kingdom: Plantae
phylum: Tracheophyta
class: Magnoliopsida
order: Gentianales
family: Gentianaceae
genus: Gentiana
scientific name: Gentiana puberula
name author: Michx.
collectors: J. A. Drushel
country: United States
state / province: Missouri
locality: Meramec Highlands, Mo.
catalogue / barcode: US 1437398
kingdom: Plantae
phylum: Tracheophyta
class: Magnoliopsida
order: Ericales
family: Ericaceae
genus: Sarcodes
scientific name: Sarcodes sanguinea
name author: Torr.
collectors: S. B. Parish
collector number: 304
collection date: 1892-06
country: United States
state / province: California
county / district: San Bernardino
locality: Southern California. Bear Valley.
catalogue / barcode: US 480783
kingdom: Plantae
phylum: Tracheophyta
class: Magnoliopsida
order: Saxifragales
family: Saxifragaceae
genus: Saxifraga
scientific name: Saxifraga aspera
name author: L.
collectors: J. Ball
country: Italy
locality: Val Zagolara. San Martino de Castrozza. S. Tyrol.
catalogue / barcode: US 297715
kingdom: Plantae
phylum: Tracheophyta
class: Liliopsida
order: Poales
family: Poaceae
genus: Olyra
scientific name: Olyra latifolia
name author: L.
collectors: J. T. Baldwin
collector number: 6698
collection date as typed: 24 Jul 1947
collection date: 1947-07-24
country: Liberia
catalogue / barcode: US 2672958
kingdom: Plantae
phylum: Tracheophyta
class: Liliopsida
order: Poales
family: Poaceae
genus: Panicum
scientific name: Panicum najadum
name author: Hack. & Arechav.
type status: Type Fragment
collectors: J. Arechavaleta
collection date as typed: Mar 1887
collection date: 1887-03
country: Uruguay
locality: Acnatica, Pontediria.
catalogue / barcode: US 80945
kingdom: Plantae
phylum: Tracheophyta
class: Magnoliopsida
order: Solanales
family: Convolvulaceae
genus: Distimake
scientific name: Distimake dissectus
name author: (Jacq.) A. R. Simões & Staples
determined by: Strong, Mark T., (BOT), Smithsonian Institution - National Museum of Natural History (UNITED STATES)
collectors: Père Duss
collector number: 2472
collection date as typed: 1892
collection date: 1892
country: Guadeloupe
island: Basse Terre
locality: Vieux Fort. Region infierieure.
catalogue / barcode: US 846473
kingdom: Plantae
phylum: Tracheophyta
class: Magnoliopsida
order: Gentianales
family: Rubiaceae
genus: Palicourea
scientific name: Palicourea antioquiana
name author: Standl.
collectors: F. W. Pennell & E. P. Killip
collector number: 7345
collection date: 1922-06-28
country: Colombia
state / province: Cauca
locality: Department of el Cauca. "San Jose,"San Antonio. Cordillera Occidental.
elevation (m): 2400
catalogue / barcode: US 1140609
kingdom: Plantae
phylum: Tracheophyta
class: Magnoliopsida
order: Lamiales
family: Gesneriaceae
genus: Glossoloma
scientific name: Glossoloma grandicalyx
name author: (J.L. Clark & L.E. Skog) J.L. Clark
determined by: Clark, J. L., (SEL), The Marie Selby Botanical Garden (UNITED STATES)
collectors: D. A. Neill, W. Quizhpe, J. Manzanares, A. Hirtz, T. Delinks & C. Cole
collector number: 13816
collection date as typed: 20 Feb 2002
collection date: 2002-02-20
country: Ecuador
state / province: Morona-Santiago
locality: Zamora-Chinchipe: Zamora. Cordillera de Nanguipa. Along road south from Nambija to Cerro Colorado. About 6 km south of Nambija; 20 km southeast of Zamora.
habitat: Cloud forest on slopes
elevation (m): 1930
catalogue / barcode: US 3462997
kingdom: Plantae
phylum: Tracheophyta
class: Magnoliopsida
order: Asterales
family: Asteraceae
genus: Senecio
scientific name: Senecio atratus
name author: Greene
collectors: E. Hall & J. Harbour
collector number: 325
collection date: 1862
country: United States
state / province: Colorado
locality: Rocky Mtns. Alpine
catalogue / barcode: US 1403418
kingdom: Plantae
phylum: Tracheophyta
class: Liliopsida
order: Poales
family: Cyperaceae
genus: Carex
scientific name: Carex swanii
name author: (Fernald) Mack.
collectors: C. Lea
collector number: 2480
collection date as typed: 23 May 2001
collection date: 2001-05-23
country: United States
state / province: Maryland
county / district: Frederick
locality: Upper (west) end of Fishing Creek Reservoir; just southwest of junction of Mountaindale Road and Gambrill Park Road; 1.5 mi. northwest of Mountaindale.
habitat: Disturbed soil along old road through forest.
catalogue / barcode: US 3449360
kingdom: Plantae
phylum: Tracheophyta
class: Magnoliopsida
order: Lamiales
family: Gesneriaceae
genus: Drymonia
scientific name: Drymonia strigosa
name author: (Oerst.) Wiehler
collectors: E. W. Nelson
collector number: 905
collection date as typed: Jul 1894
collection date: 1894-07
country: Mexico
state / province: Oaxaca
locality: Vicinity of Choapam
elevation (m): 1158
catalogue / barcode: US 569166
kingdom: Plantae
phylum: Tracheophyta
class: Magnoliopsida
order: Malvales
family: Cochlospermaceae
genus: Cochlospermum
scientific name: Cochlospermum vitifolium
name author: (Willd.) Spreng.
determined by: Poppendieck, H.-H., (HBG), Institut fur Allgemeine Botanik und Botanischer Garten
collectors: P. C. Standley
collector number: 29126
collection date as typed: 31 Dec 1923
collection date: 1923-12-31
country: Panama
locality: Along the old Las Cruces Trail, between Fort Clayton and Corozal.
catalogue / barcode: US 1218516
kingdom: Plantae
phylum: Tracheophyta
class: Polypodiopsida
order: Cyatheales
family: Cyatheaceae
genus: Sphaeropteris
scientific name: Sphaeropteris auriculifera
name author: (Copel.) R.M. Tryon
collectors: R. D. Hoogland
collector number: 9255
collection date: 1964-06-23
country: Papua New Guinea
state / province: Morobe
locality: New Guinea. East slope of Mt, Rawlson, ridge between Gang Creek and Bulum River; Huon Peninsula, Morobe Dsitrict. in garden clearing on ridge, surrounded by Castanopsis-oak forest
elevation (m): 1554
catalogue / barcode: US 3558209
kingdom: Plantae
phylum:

** Descripción del ejercicio **
Convierte todas las líneas anteriores en una lista numerada, sin incluir las líneas en blanco.

** Respuesta correcta **
1. kingdom: Plantae
2. phylum: Tracheophyta
3. class: Magnoliopsida
4. order: Gentianales
5. family: Gentianaceae
6. genus: Gentiana
7. scientific name: Gentiana puberula
8. name author: Michx.
9. collectors: J. A. Drushel
10. country: United States
11. state / province: Missouri
12. locality: Meramec Highlands, Mo.
13. catalogue / barcode: US 1437398
14. kingdom: Plantae
15. phylum: Tracheophyta
16. class: Magnoliopsida
17. order: Ericales
18. family: Ericaceae
19. genus: Sarcodes
20. scientific name: Sarcodes sanguinea
21. name author: Torr.
22. collectors: S. B. Parish
23. collector number: 304
24. collection date: 1892-06
25. country: United States
26. state / province: California
27. county / district: San Bernardino
28. locality: Southern California. Bear Valley.
29. catalogue / barcode: US 480783
30. kingdom: Plantae
31. phylum: Tracheophyta
32. class: Magnoliopsida
33. order: Saxifragales
34. family: Saxifragaceae
35. genus: Saxifraga
36. scientific name: Saxifraga aspera
37. name author: L.
38. collectors: J. Ball
39. country: Italy
40. locality: Val Zagolara. San Martino de Castrozza. S. Tyrol.
41. catalogue / barcode: US 297715
42. kingdom: Plantae
43. phylum: Tracheophyta
44. class: Liliopsida
45. order: Poales
46. family: Poaceae
47. genus: Olyra
48. scientific name: Olyra latifolia
49. name author: L.
50. collectors: J. T. Baldwin
51. collector number: 6698
52. collection date as typed: 24 Jul 1947
53. collection date: 1947-07-24
54. country: Liberia
55. catalogue / barcode: US 2672958
56. kingdom: Plantae
57. phylum: Tracheophyta
58. class: Liliopsida
59. order: Poales
60. family: Poaceae
61. genus: Panicum
62. scientific name: Panicum najadum
63. name author: Hack. & Arechav.
64. type status: Type Fragment
65. collectors: J. Arechavaleta
66. collection date as typed: Mar 1887
67. collection date: 1887-03
68. country: Uruguay
69. locality: Acnatica, Pontediria.
70. catalogue / barcode: US 80945
71. kingdom: Plantae
72. phylum: Tracheophyta
73. class: Magnoliopsida
74. order: Solanales
75. family: Convolvulaceae
76. genus: Distimake
77. scientific name: Distimake dissectus
78. name author: (Jacq.) A. R. Simões & Staples
79. determined by: Strong, Mark T., (BOT), Smithsonian Institution - National Museum of Natural History (UNITED STATES)
80. collectors: Père Duss
81. collector number: 2472
82. collection date as typed: 1892
83. collection date: 1892
84. country: Guadeloupe
85. island: Basse Terre
86. locality: Vieux Fort. Region infierieure.
87. catalogue / barcode: US 846473
88. kingdom: Plantae
89. phylum: Tracheophyta
90. class: Magnoliopsida
91. order: Gentianales
92. family: Rubiaceae
93. genus: Palicourea
94. scientific name: Palicourea antioquiana
95. name author: Standl.
96. collectors: F. W. Pennell & E. P. Killip
97. collector number: 7345
98. collection date: 1922-06-28
99. country: Colombia
100. state / province: Cauca
101. locality: Department of el Cauca. "San Jose,"San Antonio. Cordillera Occidental.
102. elevation (m): 2400
103. catalogue / barcode: US 1140609
104. kingdom: Plantae
105. phylum: Tracheophyta
106. class: Magnoliopsida
107. order: Lamiales
108. family: Gesneriaceae
109. genus: Glossoloma
110. scientific name: Glossoloma grandicalyx
111. name author: (J.L. Clark & L.E. Skog) J.L. Clark
112. determined by: Clark, J. L., (SEL), The Marie Selby Botanical Garden (UNITED STATES)
113. collectors: D. A. Neill, W. Quizhpe, J. Manzanares, A. Hirtz, T. Delinks & C. Cole
114. collector number: 13816
115. collection date as typed: 20 Feb 2002
116. collection date: 2002-02-20
117. country: Ecuador
118. state / province: Morona-Santiago
119. locality: Zamora-Chinchipe: Zamora. Cordillera de Nanguipa. Along road south from Nambija to Cerro Colorado. About 6 km south of Nambija; 20 km southeast of Zamora.
120. habitat: Cloud forest on slopes
121. elevation (m): 1930
122. catalogue / barcode: US 3462997
123. kingdom: Plantae
124. phylum: Tracheophyta
125. class: Magnoliopsida
126. order: Asterales
127. family: Asteraceae
128. genus: Senecio
129. scientific name: Senecio atratus
130. name author: Greene
131. collectors: E. Hall & J. Harbour
132. collector number: 325
133. collection date: 1862
134. country: United States
135. state / province: Colorado
136. locality: Rocky Mtns. Alpine
137. catalogue / barcode: US 1403418
138. kingdom: Plantae
139. phylum: Tracheophyta
140. class: Liliopsida
141. order: Poales
142. family: Cyperaceae
143. genus: Carex
144. scientific name: Carex swanii
145. name author: (Fernald) Mack.
146. collectors: C. Lea
147. collector number: 2480
148. collection date as typed: 23 May 2001
149. collection date: 2001-05-23
150. country: United States
151. state / province: Maryland
152. county / district: Frederick
153. locality: Upper (west) end of Fishing Creek Reservoir; just southwest of junction of Mountaindale Road and Gambrill Park Road; 1.5 mi. northwest of Mountaindale.
154. habitat: Disturbed soil along old road through forest.
155. catalogue / barcode: US 3449360
156. kingdom: Plantae
157. phylum: Tracheophyta
158. class: Magnoliopsida
159. order: Lamiales
160. family: Gesneriaceae
161. genus: Drymonia
162. scientific name: Drymonia strigosa
163. name author: (Oerst.) Wiehler
164. collectors: E. W. Nelson
165. collector number: 905
166. collection date as typed: Jul 1894
167. collection date: 1894-07
168. country: Mexico
169. state / province: Oaxaca
170. locality: Vicinity of Choapam
171. elevation (m): 1158
172. catalogue / barcode: US 569166
173. kingdom: Plantae
174. phylum: Tracheophyta
175. class: Magnoliopsida
176. order: Malvales
177. family: Cochlospermaceae
178. genus: Cochlospermum
179. scientific name: Cochlospermum vitifolium
180. name author: (Willd.) Spreng.
181. determined by: Poppendieck, H.-H., (HBG), Institut fur Allgemeine Botanik und Botanischer Garten
182. collectors: P. C. Standley
183. collector number: 29126
184. collection date as typed: 31 Dec 1923
185. collection date: 1923-12-31
186. country: Panama
187. locality: Along the old Las Cruces Trail, between Fort Clayton and Corozal.
188. catalogue / barcode: US 1218516
189. kingdom: Plantae
190. phylum: Tracheophyta
191. class: Polypodiopsida
192. order: Cyatheales
193. family: Cyatheaceae
194. genus: Sphaeropteris
195. scientific name: Sphaeropteris auriculifera
196. name author: (Copel.) R.M. Tryon
197. collectors: R. D. Hoogland
198. collector number: 9255
199. collection date: 1964-06-23
200. country: Papua New Guinea
201. state / province: Morobe
202. locality: New Guinea. East slope of Mt, Rawlson, ridge between Gang Creek and Bulum River; Huon Peninsula, Morobe Dsitrict. in garden clearing on ridge, surrounded by Castanopsis-oak forest
203. elevation (m): 1554
204. catalogue / barcode: US 3558209
205. kingdom: Plantae
206. phylum:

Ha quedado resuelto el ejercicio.